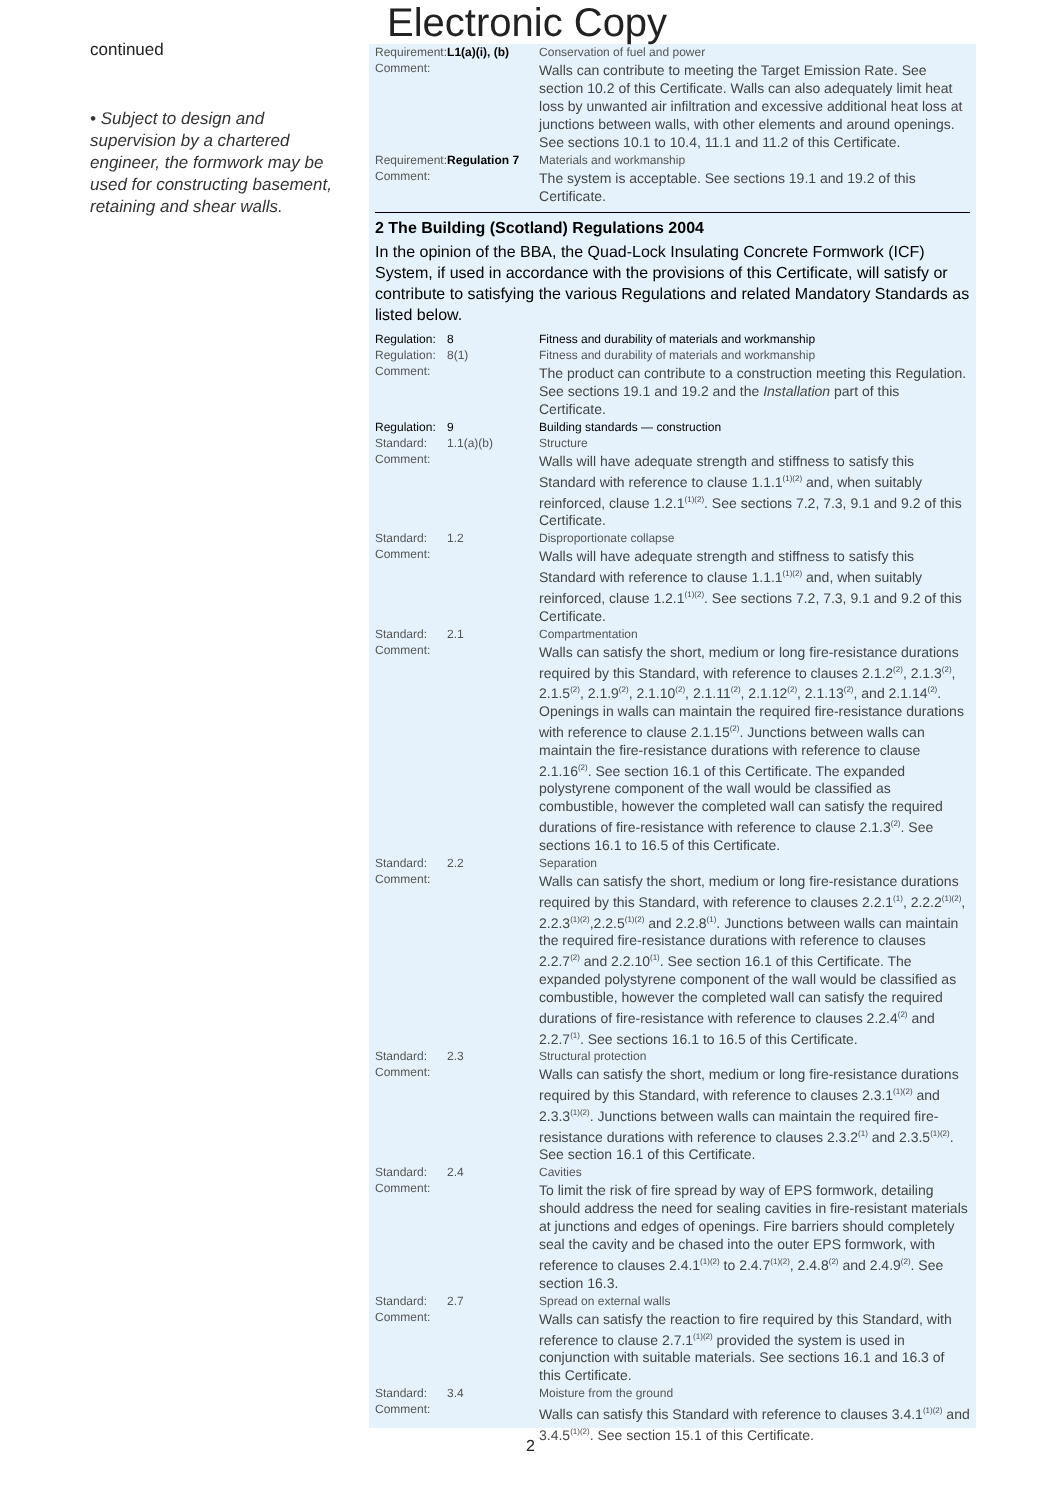continued
• Subject to design and supervision by a chartered engineer, the formwork may be used for constructing basement, retaining and shear walls.
Electronic Copy
| Requirement: | L1(a)(i), (b) | Conservation of fuel and power |
| Comment: | | Walls can contribute to meeting the Target Emission Rate. See section 10.2 of this Certificate. Walls can also adequately limit heat loss by unwanted air infiltration and excessive additional heat loss at junctions between walls, with other elements and around openings. See sections 10.1 to 10.4, 11.1 and 11.2 of this Certificate. |
| Requirement: | Regulation 7 | Materials and workmanship |
| Comment: | | The system is acceptable. See sections 19.1 and 19.2 of this Certificate. |
2 The Building (Scotland) Regulations 2004
In the opinion of the BBA, the Quad-Lock Insulating Concrete Formwork (ICF) System, if used in accordance with the provisions of this Certificate, will satisfy or contribute to satisfying the various Regulations and related Mandatory Standards as listed below.
| Regulation: | 8 | Fitness and durability of materials and workmanship |
| Regulation: | 8(1) | Fitness and durability of materials and workmanship |
| Comment: | | The product can contribute to a construction meeting this Regulation. See sections 19.1 and 19.2 and the Installation part of this Certificate. |
| Regulation: | 9 | Building standards — construction |
| Standard: | 1.1(a)(b) | Structure |
| Comment: | | Walls will have adequate strength and stiffness to satisfy this Standard with reference to clause 1.1.1<sup>(1)(2)</sup> and, when suitably reinforced, clause 1.2.1<sup>(1)(2)</sup>. See sections 7.2, 7.3, 9.1 and 9.2 of this Certificate. |
| Standard: | 1.2 | Disproportionate collapse |
| Comment: | | Walls will have adequate strength and stiffness to satisfy this Standard with reference to clause 1.1.1<sup>(1)(2)</sup> and, when suitably reinforced, clause 1.2.1<sup>(1)(2)</sup>. See sections 7.2, 7.3, 9.1 and 9.2 of this Certificate. |
| Standard: | 2.1 | Compartmentation |
| Comment: | | Walls can satisfy the short, medium or long fire-resistance durations required by this Standard, with reference to clauses 2.1.2<sup>(2)</sup>, 2.1.3<sup>(2)</sup>, 2.1.5<sup>(2)</sup>, 2.1.9<sup>(2)</sup>, 2.1.10<sup>(2)</sup>, 2.1.11<sup>(2)</sup>, 2.1.12<sup>(2)</sup>, 2.1.13<sup>(2)</sup>, and 2.1.14<sup>(2)</sup>. Openings in walls can maintain the required fire-resistance durations with reference to clause 2.1.15<sup>(2)</sup>. Junctions between walls can maintain the fire-resistance durations with reference to clause 2.1.16<sup>(2)</sup>. See section 16.1 of this Certificate. The expanded polystyrene component of the wall would be classified as combustible, however the completed wall can satisfy the required durations of fire-resistance with reference to clause 2.1.3<sup>(2)</sup>. See sections 16.1 to 16.5 of this Certificate. |
| Standard: | 2.2 | Separation |
| Comment: | | Walls can satisfy the short, medium or long fire-resistance durations required by this Standard, with reference to clauses 2.2.1<sup>(1)</sup>, 2.2.2<sup>(1)(2)</sup>, 2.2.3<sup>(1)(2)</sup>,2.2.5<sup>(1)(2)</sup> and 2.2.8<sup>(1)</sup>. Junctions between walls can maintain the required fire-resistance durations with reference to clauses 2.2.7<sup>(2)</sup> and 2.2.10<sup>(1)</sup>. See section 16.1 of this Certificate. The expanded polystyrene component of the wall would be classified as combustible, however the completed wall can satisfy the required durations of fire-resistance with reference to clauses 2.2.4<sup>(2)</sup> and 2.2.7<sup>(1)</sup>. See sections 16.1 to 16.5 of this Certificate. |
| Standard: | 2.3 | Structural protection |
| Comment: | | Walls can satisfy the short, medium or long fire-resistance durations required by this Standard, with reference to clauses 2.3.1<sup>(1)(2)</sup> and 2.3.3<sup>(1)(2)</sup>. Junctions between walls can maintain the required fire-resistance durations with reference to clauses 2.3.2<sup>(1)</sup> and 2.3.5<sup>(1)(2)</sup>. See section 16.1 of this Certificate. |
| Standard: | 2.4 | Cavities |
| Comment: | | To limit the risk of fire spread by way of EPS formwork, detailing should address the need for sealing cavities in fire-resistant materials at junctions and edges of openings. Fire barriers should completely seal the cavity and be chased into the outer EPS formwork, with reference to clauses 2.4.1<sup>(1)(2)</sup> to 2.4.7<sup>(1)(2)</sup>, 2.4.8<sup>(2)</sup> and 2.4.9<sup>(2)</sup>. See section 16.3. |
| Standard: | 2.7 | Spread on external walls |
| Comment: | | Walls can satisfy the reaction to fire required by this Standard, with reference to clause 2.7.1<sup>(1)(2)</sup> provided the system is used in conjunction with suitable materials. See sections 16.1 and 16.3 of this Certificate. |
| Standard: | 3.4 | Moisture from the ground |
| Comment: | | Walls can satisfy this Standard with reference to clauses 3.4.1<sup>(1)(2)</sup> and 3.4.5<sup>(1)(2)</sup>. See section 15.1 of this Certificate. |
2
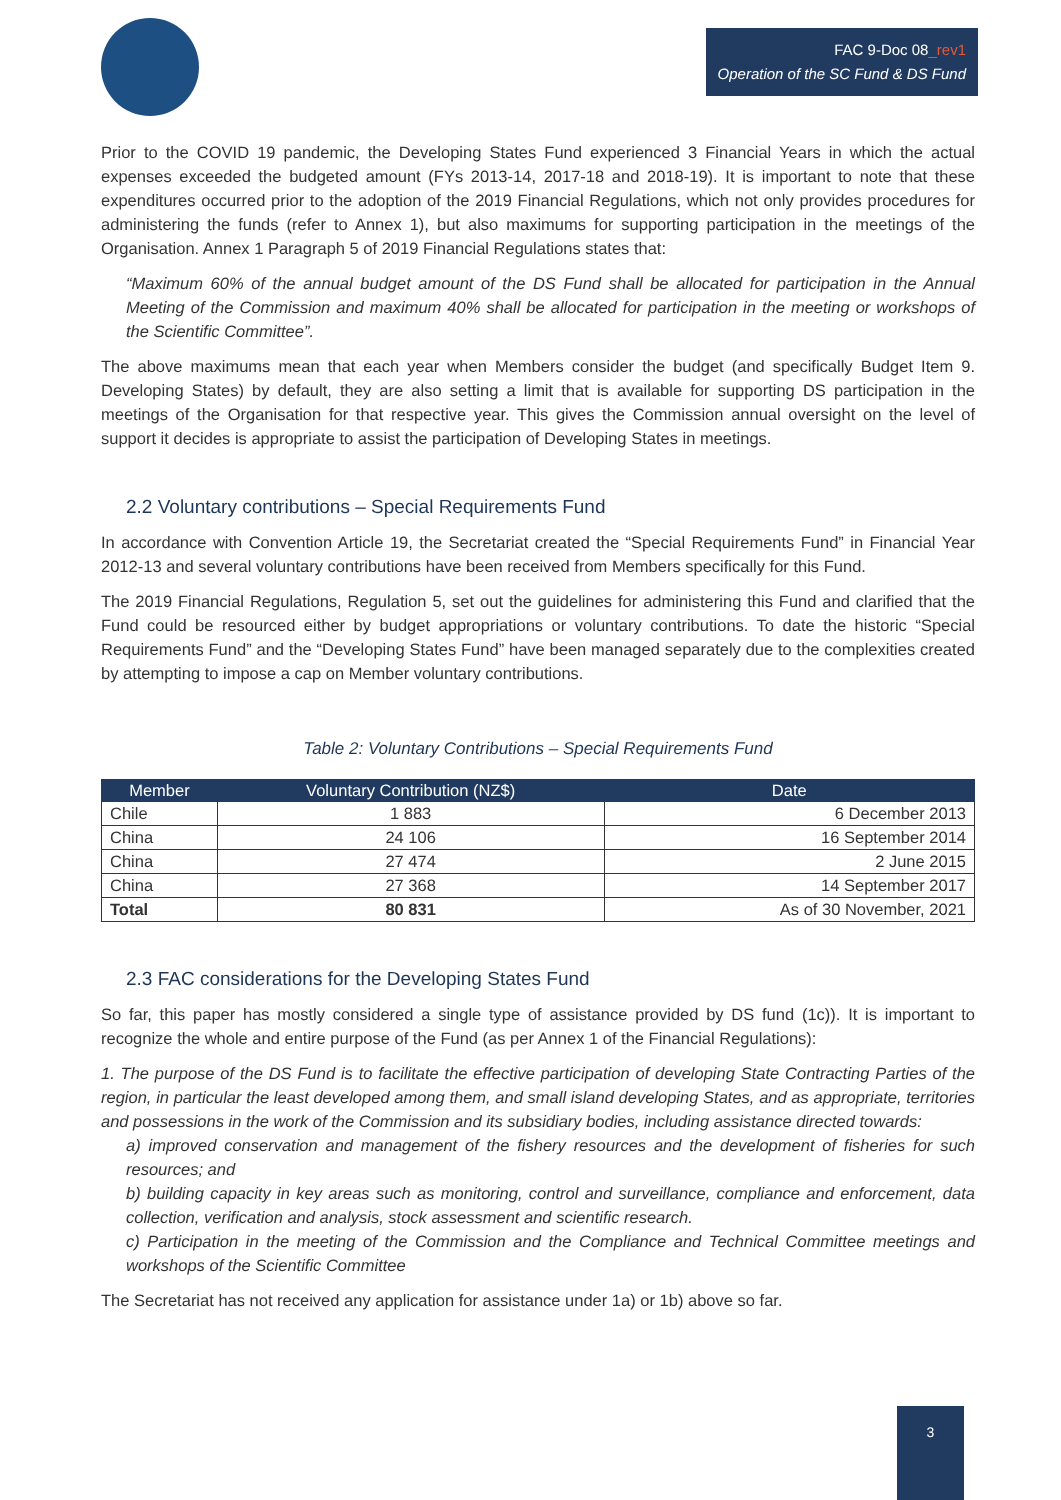FAC 9-Doc 08_rev1
Operation of the SC Fund & DS Fund
Prior to the COVID 19 pandemic, the Developing States Fund experienced 3 Financial Years in which the actual expenses exceeded the budgeted amount (FYs 2013-14, 2017-18 and 2018-19). It is important to note that these expenditures occurred prior to the adoption of the 2019 Financial Regulations, which not only provides procedures for administering the funds (refer to Annex 1), but also maximums for supporting participation in the meetings of the Organisation. Annex 1 Paragraph 5 of 2019 Financial Regulations states that:
“Maximum 60% of the annual budget amount of the DS Fund shall be allocated for participation in the Annual Meeting of the Commission and maximum 40% shall be allocated for participation in the meeting or workshops of the Scientific Committee”.
The above maximums mean that each year when Members consider the budget (and specifically Budget Item 9. Developing States) by default, they are also setting a limit that is available for supporting DS participation in the meetings of the Organisation for that respective year. This gives the Commission annual oversight on the level of support it decides is appropriate to assist the participation of Developing States in meetings.
2.2 Voluntary contributions – Special Requirements Fund
In accordance with Convention Article 19, the Secretariat created the “Special Requirements Fund” in Financial Year 2012-13 and several voluntary contributions have been received from Members specifically for this Fund.
The 2019 Financial Regulations, Regulation 5, set out the guidelines for administering this Fund and clarified that the Fund could be resourced either by budget appropriations or voluntary contributions. To date the historic “Special Requirements Fund” and the “Developing States Fund” have been managed separately due to the complexities created by attempting to impose a cap on Member voluntary contributions.
Table 2: Voluntary Contributions – Special Requirements Fund
| Member | Voluntary Contribution (NZ$) | Date |
| --- | --- | --- |
| Chile | 1 883 | 6 December 2013 |
| China | 24 106 | 16 September 2014 |
| China | 27 474 | 2 June 2015 |
| China | 27 368 | 14 September 2017 |
| Total | 80 831 | As of 30 November, 2021 |
2.3 FAC considerations for the Developing States Fund
So far, this paper has mostly considered a single type of assistance provided by DS fund (1c)). It is important to recognize the whole and entire purpose of the Fund (as per Annex 1 of the Financial Regulations):
1. The purpose of the DS Fund is to facilitate the effective participation of developing State Contracting Parties of the region, in particular the least developed among them, and small island developing States, and as appropriate, territories and possessions in the work of the Commission and its subsidiary bodies, including assistance directed towards:
a) improved conservation and management of the fishery resources and the development of fisheries for such resources; and
b) building capacity in key areas such as monitoring, control and surveillance, compliance and enforcement, data collection, verification and analysis, stock assessment and scientific research.
c) Participation in the meeting of the Commission and the Compliance and Technical Committee meetings and workshops of the Scientific Committee
The Secretariat has not received any application for assistance under 1a) or 1b) above so far.
3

--------------------------------------------------

While leaving pictures out, reproduce exactly the lines from the beginning of the listing above through the line containing "and power |", both ends included.

* SOLUTION TO THE EXERCISE *
continued
• Subject to design and supervision by a chartered engineer, the formwork may be used for constructing basement, retaining and shear walls.
Electronic Copy
| Requirement: | L1(a)(i), (b) | Conservation of fuel and power |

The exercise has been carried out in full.